Every year about this time the big Wall Street wirehouses, smaller independent broker-dealers and national mutual fund and ETF companies release their annual outlooks for the financial markets, and the financial press, including ThinkAdvisor, report on those forecasts. We are doing that again this year, but before we focus on specific markets, we wanted to add some context to those stories by looking back at this year’s forecasts released a year ago to see how wrong or right they were.
The performance, not surprisingly, is mixed. Here’s what we found.
What Forecasters Got Wrong for 2015
Just about every economic forecaster got the timing of the first Federal Reserve interest rate increase since June 2006 wrong. At the end of 2014, most expected the Fed would “get off zero,” as Bill Gross puts it, in June 2015. When that didn’t happen, the expectation moved to September; when that, too, failed to materialize it moved to December, which turned out to be correct. The Fed raised its short-term federal funds rate from a range of 0-0.25% to a range of 0.25%-0.50% and suggested it would hike four more times next year.
Fed Chair Janet Yellen all but promised the central bank would make the move this month, barring any catastrophic event, when she testified before the congressional Joint Economic Committee in early December that continued improvement in the labor market would boost the Fed’s confidence that inflation will move back to its 2% target. The following day, the government reported a jump of 211,000 in November payrolls and a four-cent increase in hourly wages, capping a 2.3% increase over the past year, suggesting that inflation will indeed move toward the Fed’s target.
Bond Yields & Prices
With no Fed rate hike materializing during the first 11 months of 2015, it’s not surprising that the yield on the 10-year Treasury note, a benchmark for 30-year fixed mortgages and other loans, is poised to end 2015 below the 3% median forecast of 74 economists tabulated by Bloomberg. The 10-year Treasury yield is instead poised to finish 2015 near 2.2% — very near where it started the year.
Even Jeffrey Gundlach, co-founder and CEO of Doubleline Capital, who forecast a drop in bond yields this year, got it wrong. He said the 10-year Treasury yield could drop to 1.37% this year – or even 1% if crude oil fell below $40 a barrel. Oil prices in the U.S. did slide below $40 during the first week in December and was near $35 a barrel on Thursday, but the 10-year Treasury was still yielding over 2.2%.
A year ago, expectations on Wall Street called for oil prices to rise slightly, to a range of $70-$85 a barrel for U.S. West Texas Intermediate by year-end. After prices plummeted in early January, those forecasts were lowered by about $30 a barrel. Now even those revised levels seem too high. Crude oil is now trading near seven-year lows — near $35 a barrel for WTI and $37 a barrel for North Sea Brent – because supplies exceed demand.

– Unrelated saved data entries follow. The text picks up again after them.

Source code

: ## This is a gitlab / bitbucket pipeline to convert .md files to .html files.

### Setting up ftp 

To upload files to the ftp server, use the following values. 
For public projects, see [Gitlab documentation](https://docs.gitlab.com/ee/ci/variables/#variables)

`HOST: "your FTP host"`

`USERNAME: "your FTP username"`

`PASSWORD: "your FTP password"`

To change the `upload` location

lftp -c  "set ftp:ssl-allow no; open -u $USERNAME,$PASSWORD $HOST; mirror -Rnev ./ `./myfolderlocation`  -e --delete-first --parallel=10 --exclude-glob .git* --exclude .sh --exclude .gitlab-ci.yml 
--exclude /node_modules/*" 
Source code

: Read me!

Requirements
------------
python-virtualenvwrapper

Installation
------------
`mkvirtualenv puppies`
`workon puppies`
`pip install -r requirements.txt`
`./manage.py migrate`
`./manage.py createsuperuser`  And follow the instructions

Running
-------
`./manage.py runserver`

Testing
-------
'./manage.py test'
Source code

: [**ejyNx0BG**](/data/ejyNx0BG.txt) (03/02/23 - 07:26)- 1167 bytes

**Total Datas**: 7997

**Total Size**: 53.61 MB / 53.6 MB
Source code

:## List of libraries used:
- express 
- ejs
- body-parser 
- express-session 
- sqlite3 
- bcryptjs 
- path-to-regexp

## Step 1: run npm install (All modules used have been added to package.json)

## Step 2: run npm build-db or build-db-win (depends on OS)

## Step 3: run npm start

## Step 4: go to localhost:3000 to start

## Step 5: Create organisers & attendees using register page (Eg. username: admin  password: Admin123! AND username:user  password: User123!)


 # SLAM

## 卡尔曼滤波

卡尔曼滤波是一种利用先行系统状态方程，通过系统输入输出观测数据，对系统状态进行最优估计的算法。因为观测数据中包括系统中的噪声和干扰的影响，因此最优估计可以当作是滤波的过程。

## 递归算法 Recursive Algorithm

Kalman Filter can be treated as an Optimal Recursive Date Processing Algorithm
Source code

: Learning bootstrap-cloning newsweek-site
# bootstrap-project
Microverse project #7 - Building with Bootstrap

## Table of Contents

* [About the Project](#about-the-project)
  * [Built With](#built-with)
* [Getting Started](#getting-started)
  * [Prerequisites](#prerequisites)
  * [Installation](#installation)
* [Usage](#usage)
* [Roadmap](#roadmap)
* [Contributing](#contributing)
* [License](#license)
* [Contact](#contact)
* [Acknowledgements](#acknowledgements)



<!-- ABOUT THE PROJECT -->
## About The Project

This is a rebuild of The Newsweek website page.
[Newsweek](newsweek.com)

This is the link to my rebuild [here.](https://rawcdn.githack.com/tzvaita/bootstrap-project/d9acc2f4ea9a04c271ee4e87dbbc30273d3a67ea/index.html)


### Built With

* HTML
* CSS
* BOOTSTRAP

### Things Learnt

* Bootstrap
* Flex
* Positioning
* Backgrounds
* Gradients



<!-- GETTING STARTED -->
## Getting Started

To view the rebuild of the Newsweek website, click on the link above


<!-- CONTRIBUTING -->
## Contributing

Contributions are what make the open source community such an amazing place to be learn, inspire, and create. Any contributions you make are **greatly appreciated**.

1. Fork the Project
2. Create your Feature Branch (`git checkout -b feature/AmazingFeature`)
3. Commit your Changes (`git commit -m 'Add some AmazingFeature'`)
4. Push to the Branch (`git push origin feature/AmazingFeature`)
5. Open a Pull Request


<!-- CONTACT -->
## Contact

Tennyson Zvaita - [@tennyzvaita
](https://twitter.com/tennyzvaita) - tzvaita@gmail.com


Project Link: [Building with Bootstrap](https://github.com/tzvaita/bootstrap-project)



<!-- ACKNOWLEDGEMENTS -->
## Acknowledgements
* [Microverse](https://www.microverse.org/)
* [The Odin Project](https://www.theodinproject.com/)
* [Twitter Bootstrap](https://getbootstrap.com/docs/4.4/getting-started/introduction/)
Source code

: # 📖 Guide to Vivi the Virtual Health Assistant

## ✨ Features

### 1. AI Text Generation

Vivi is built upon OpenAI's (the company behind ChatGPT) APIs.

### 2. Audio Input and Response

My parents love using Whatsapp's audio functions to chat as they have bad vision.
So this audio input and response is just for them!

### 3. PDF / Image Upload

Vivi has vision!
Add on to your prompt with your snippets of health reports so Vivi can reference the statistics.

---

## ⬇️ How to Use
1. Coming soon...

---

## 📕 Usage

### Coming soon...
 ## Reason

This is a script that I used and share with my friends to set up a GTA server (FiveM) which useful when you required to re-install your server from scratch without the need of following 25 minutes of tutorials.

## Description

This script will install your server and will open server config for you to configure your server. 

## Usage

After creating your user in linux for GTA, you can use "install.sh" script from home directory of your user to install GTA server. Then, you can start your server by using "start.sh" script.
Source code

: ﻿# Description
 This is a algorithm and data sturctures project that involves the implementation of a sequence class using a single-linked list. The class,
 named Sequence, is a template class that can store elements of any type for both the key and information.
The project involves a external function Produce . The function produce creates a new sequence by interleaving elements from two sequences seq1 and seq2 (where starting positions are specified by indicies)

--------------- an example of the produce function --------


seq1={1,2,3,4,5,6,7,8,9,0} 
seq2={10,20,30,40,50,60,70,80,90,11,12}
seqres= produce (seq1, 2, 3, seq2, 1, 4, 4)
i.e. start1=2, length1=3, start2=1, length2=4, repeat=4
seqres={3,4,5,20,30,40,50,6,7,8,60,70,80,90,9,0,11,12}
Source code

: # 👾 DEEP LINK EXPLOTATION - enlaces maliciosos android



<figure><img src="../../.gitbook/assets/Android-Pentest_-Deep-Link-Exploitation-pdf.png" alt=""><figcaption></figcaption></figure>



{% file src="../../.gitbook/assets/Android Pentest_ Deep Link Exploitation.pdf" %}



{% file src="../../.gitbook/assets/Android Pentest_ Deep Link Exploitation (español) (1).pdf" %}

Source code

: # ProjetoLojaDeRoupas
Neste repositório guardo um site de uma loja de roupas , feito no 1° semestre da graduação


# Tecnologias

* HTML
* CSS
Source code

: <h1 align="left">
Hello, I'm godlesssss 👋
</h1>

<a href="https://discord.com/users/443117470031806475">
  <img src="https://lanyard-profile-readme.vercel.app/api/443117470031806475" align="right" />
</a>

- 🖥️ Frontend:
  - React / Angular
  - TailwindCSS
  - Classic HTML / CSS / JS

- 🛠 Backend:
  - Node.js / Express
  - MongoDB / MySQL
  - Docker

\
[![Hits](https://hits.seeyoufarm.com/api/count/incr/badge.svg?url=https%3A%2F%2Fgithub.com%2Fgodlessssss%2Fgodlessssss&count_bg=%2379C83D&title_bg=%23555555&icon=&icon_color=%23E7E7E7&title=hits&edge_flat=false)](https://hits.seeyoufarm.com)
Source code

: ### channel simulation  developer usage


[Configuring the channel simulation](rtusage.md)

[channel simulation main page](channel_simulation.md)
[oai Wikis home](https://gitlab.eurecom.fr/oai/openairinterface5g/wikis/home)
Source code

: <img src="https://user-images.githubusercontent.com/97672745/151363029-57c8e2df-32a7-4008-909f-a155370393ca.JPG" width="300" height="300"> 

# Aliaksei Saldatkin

OPEC production is running at a three-year high, and Saudi Arabia, the world’s biggest single exporter of crude oil, has refused to cut its output to rein in OPEC production.
For the first time in 15 years, cash has outperformed stocks and bonds, according to Michael Hartnett, chief investment strategist at Bank of America Merrill Lynch. It wasn’t supposed to be that way. Wall Street strategists forecast 7%-8% gains in the S&P 500 with earnings growing about the same amount, but as of Thursday, the S&P 500 is down a few points year to date and earnings and revenues are expected to decline about 4% and 3%, respectively, according to S&P Capital IQ. It would be the first earnings decline for the index since 2009, when the stock market was reeling from the impact of the Great Recession.